▸ Quoted text
Note: if i wouldn't have a 500€ motherboard and a 850€ Graphic Card i would try the Subzero temp.


----------



## Mr.Scott (Jan 24, 2017)

Nicholas Peyton said:


> *Edit: (important)*
> Been carrying on with research tonight and it looks like *"Frost" isn't conductive.*



LOL. If that were actually true you wouldn't be insulating your components.


----------



## FireFox (Jan 24, 2017)

Mr.Scott said:


> LOL. If that were actually true you wouldn't be insulating your components.



+1

Exactly.


----------



## DR4G00N (Jan 24, 2017)

Nicholas Peyton said:


> @DR4G00N What chiller do you have?



Mine was made from an old (and free) 5000BTU window air conditioner. Rechi 39R131D (R22) compressor with a 192 cubic inch condenser (16x12x1) and a 28cm 900RPM fan. The evaporator is around 100 to 120 ci and it chills ~10 to 15L of coolant down to -24C after a few hours.



Getting down to around -8c is not too bad for that honestly considering it was not designed with the intent to go below 0c at all let alone with a heat load placed on it. The fact that the condenser is not producing any noticeable heat basically means what you have is the best your going to get.

▸ Requests
[a] Name every forum member who appears in the chiller thread, including anyone who is only quoted or addressed.
[b] Extract the passage of the chiller thread starting with "## DR4G00N (Jan" and going on through "going to get.", word for word.
[c] In the chiller thread, what was DR4G00N's chiller made from?
The data is separate material, apart from the chiller thread.

▸ Source excerpt

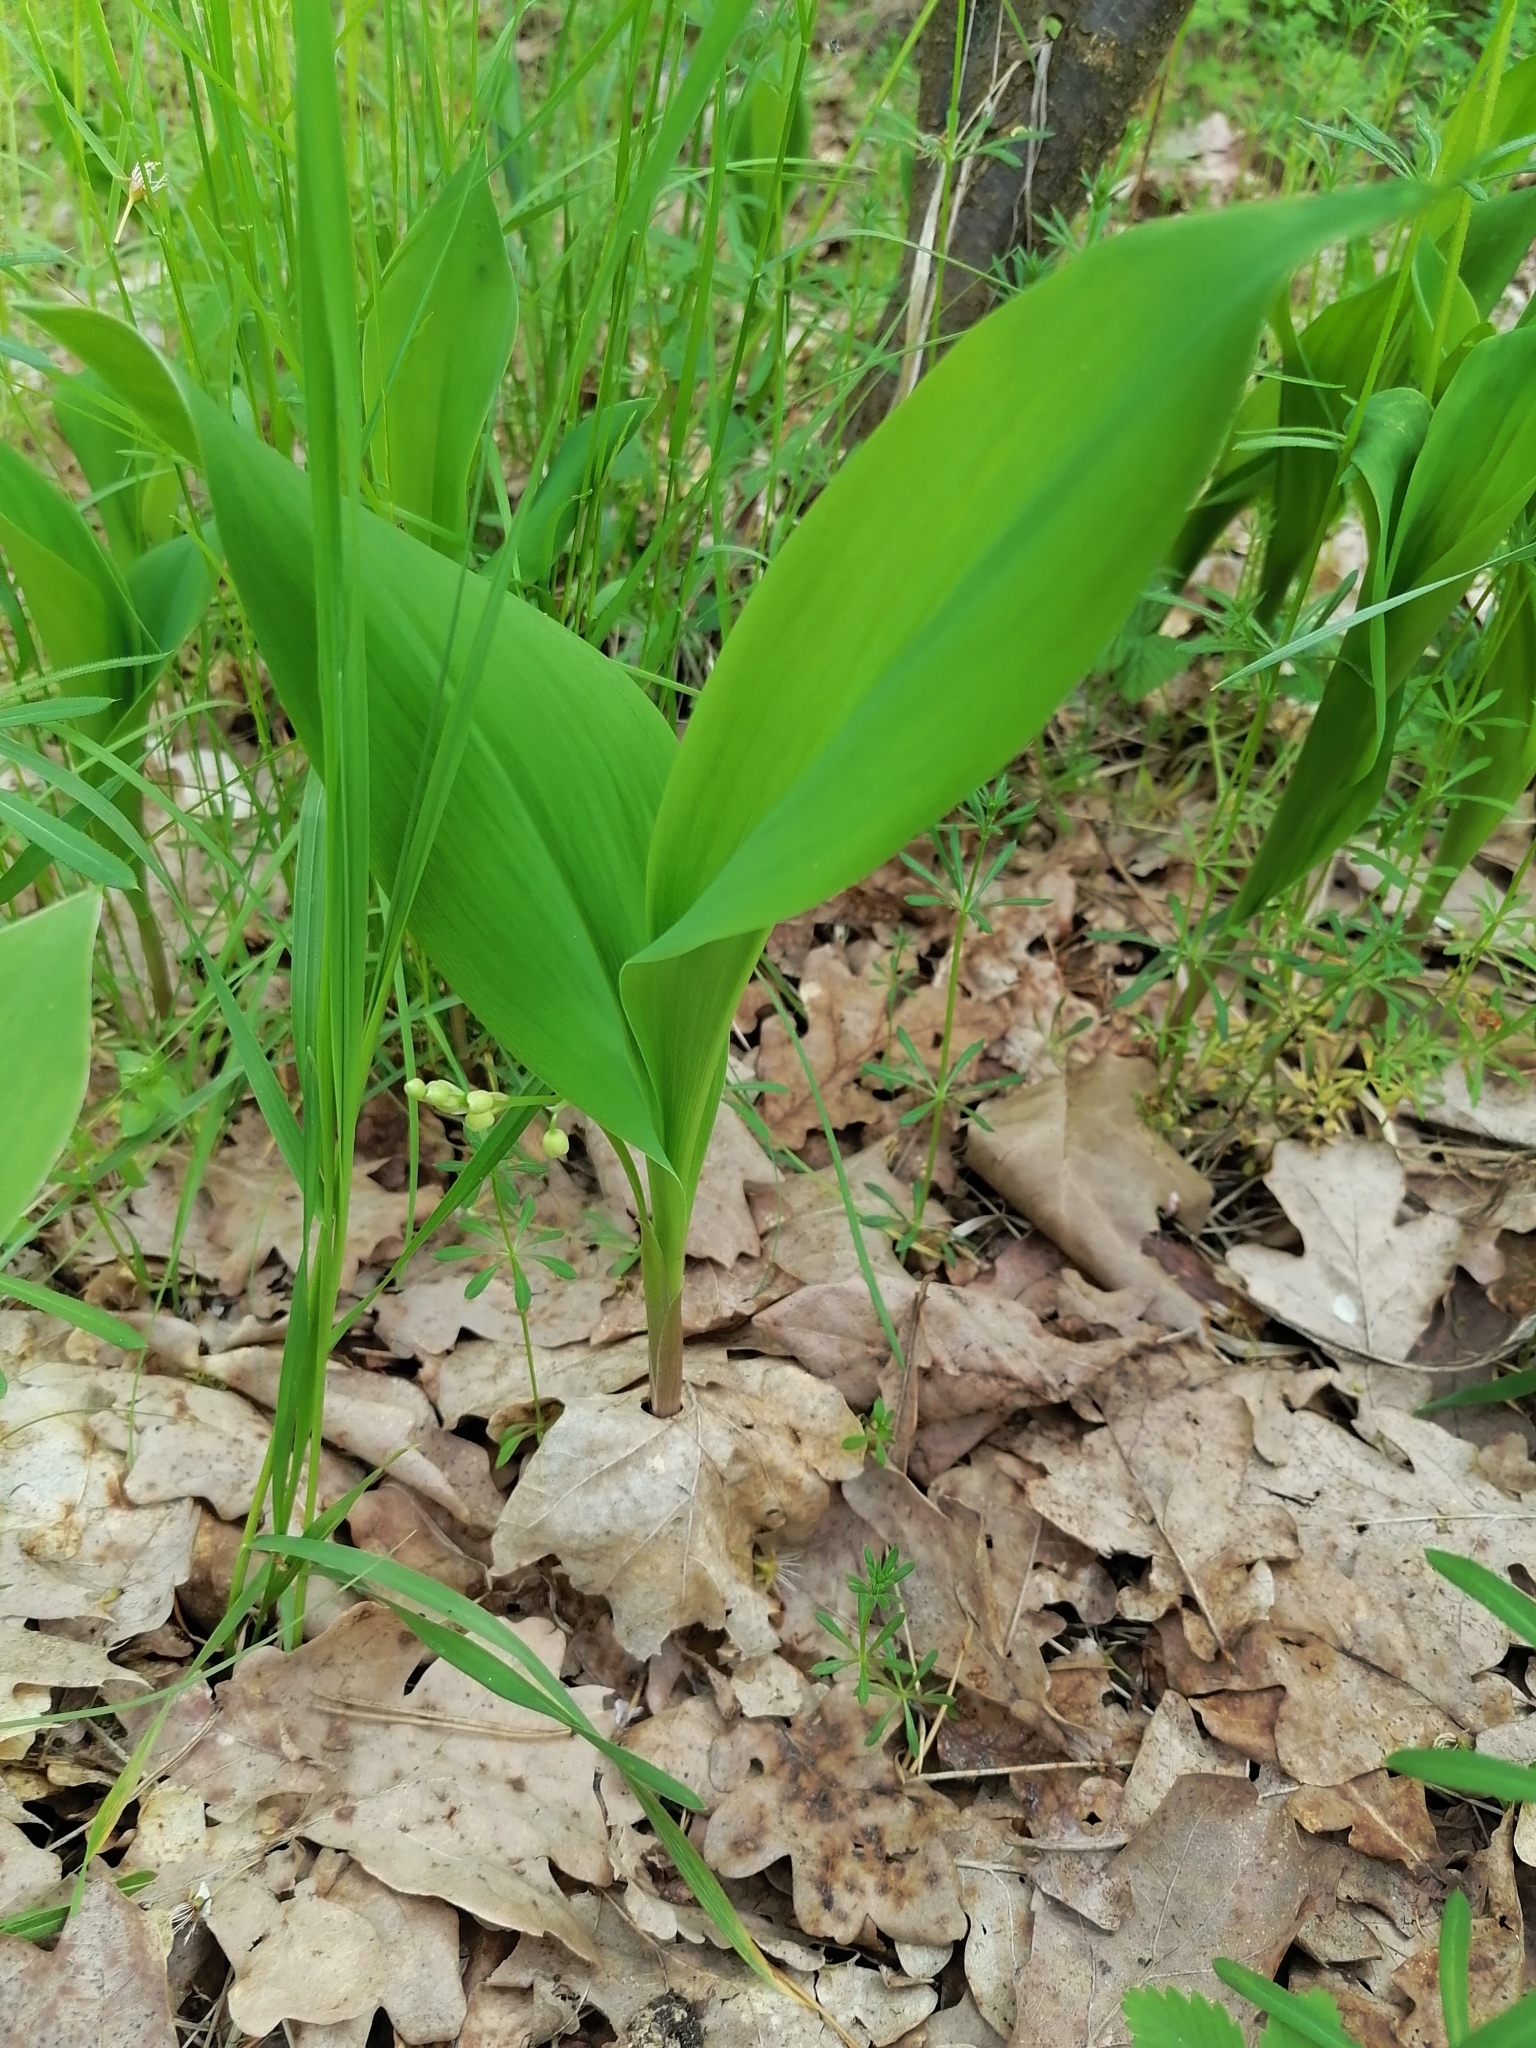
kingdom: Plantae
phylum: Tracheophyta
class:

▸ Answer set
[a] Nicholas Peyton, Mr.Scott, FireFox, DR4G00N

[b]
## DR4G00N (Jan 24, 2017)

Nicholas Peyton said:


> @DR4G00N What chiller do you have?



Mine was made from an old (and free) 5000BTU window air conditioner. Rechi 39R131D (R22) compressor with a 192 cubic inch condenser (16x12x1) and a 28cm 900RPM fan. The evaporator is around 100 to 120 ci and it chills ~10 to 15L of coolant down to -24C after a few hours.



Getting down to around -8c is not too bad for that honestly considering it was not designed with the intent to go below 0c at all let alone with a heat load placed on it. The fact that the condenser is not producing any noticeable heat basically means what you have is the best your going to get.

[c] An old, free 5000BTU window air conditioner.